(Collected data entries)

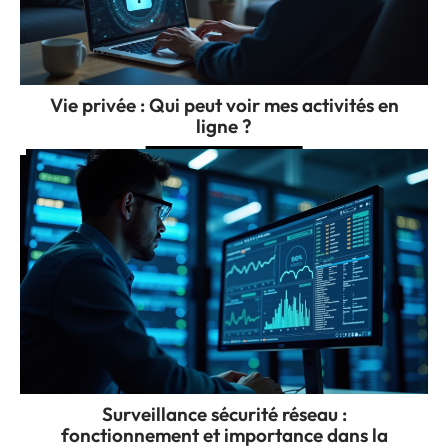
Vie privée : Qui peut voir mes activités en
ligne ?
Surveillance sécurité réseau :
fonctionnement et importance dans la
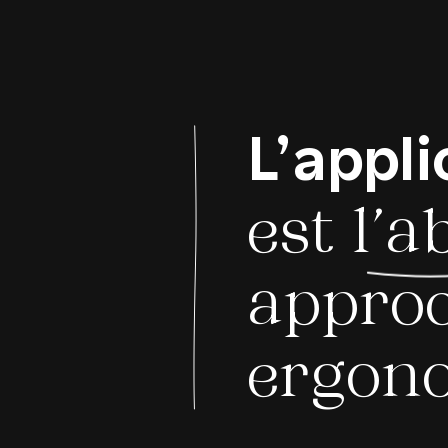
L’appli
est
l’a
approc
ergon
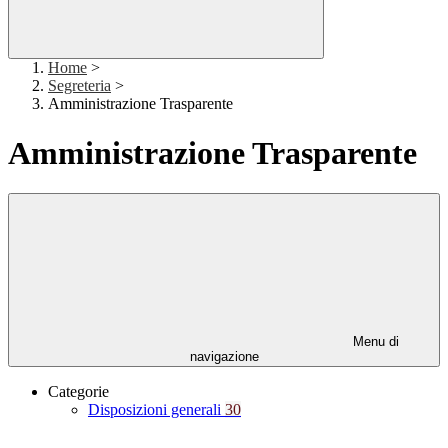
Home
>
Segreteria
>
Amministrazione Trasparente
Amministrazione Trasparente
Menu di
navigazione
Categorie
Disposizioni generali
30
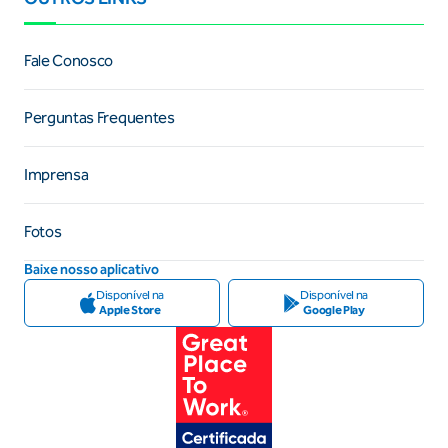
Fale Conosco
Perguntas Frequentes
Imprensa
Fotos
Baixe nosso aplicativo
Disponível na
Disponível na
Apple Store
Google Play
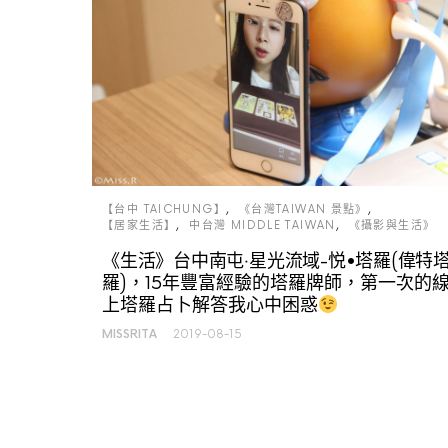
【台中 TAICHUNG】
《台灣TAIWAN 景點》
【居家生活】
中台灣 MIDDLE TAIWAN
《攝影與生活》
《生活》台中南屯‧星光流域-悦•塔羅(偉特
羅)，15年豐富經驗的塔羅牌師，第一次的
上塔羅占卜解答我心中困惑
MISSRITA
2019-08-15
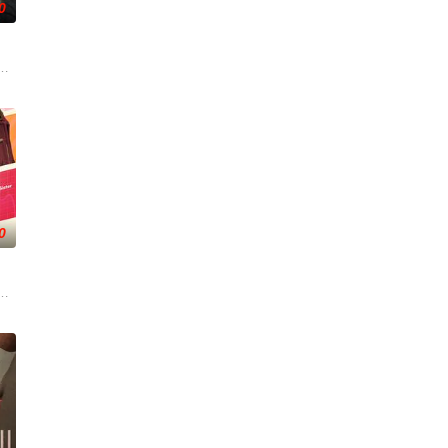
0
都是有抑郁倾向企图
之间，满怀热情地努力在瞬息万变的现代世界中寻找自己的位
圣诞老人，这对父子必须挺身而出，营救圣诞老人，拯救圣诞节。
0
卷入一场绑架与追杀。
小区改造的故事：建于上世纪七、八十年代的老油厂小区，
，以改善她妹妹混乱的生活，并与一位心理学教授坠入爱河，后者发现了她强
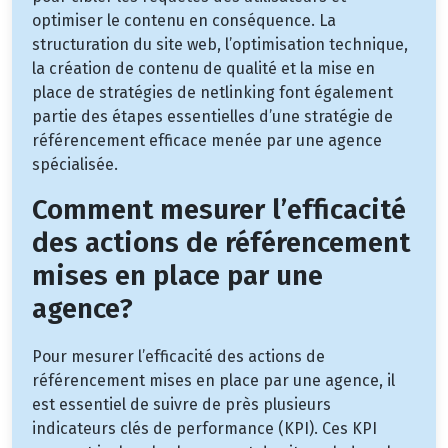
optimiser le contenu en conséquence. La
structuration du site web, l’optimisation technique,
la création de contenu de qualité et la mise en
place de stratégies de netlinking font également
partie des étapes essentielles d’une stratégie de
référencement efficace menée par une agence
spécialisée.
Comment mesurer l’efficacité
des actions de référencement
mises en place par une
agence?
Pour mesurer l’efficacité des actions de
référencement mises en place par une agence, il
est essentiel de suivre de près plusieurs
indicateurs clés de performance (KPI). Ces KPI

* Your task *
Without including any pictures, output all the entries above exactly.

* Response for this exercise *
Vie privée : Qui peut voir mes activités en
ligne ?
Surveillance sécurité réseau :
fonctionnement et importance dans la
L’appli
est
l’a
approc
ergon
Home
>
Segreteria
>
Amministrazione Trasparente
Amministrazione Trasparente
Menu di
navigazione
Categorie
Disposizioni generali
30
Fale Conosco
Perguntas Frequentes
Imprensa
Fotos
Baixe nosso aplicativo
Disponível na
Disponível na
Apple Store
Google Play
【台中 TAICHUNG】
《台灣TAIWAN 景點》
【居家生活】
中台灣 MIDDLE TAIWAN
《攝影與生活》
《生活》台中南屯‧星光流域-悦•塔羅(偉特
羅)，15年豐富經驗的塔羅牌師，第一次的
上塔羅占卜解答我心中困惑
MISSRITA
2019-08-15
0
都是有抑郁倾向企图
之间，满怀热情地努力在瞬息万变的现代世界中寻找自己的位
圣诞老人，这对父子必须挺身而出，营救圣诞老人，拯救圣诞节。
0
卷入一场绑架与追杀。
小区改造的故事：建于上世纪七、八十年代的老油厂小区，
，以改善她妹妹混乱的生活，并与一位心理学教授坠入爱河，后者发现了她强
optimiser le contenu en conséquence. La
structuration du site web, l’optimisation technique,
la création de contenu de qualité et la mise en
place de stratégies de netlinking font également
partie des étapes essentielles d’une stratégie de
référencement efficace menée par une agence
spécialisée.
Comment mesurer l’efficacité
des actions de référencement
mises en place par une
agence?
Pour mesurer l’efficacité des actions de
référencement mises en place par une agence, il
est essentiel de suivre de près plusieurs
indicateurs clés de performance (KPI). Ces KPI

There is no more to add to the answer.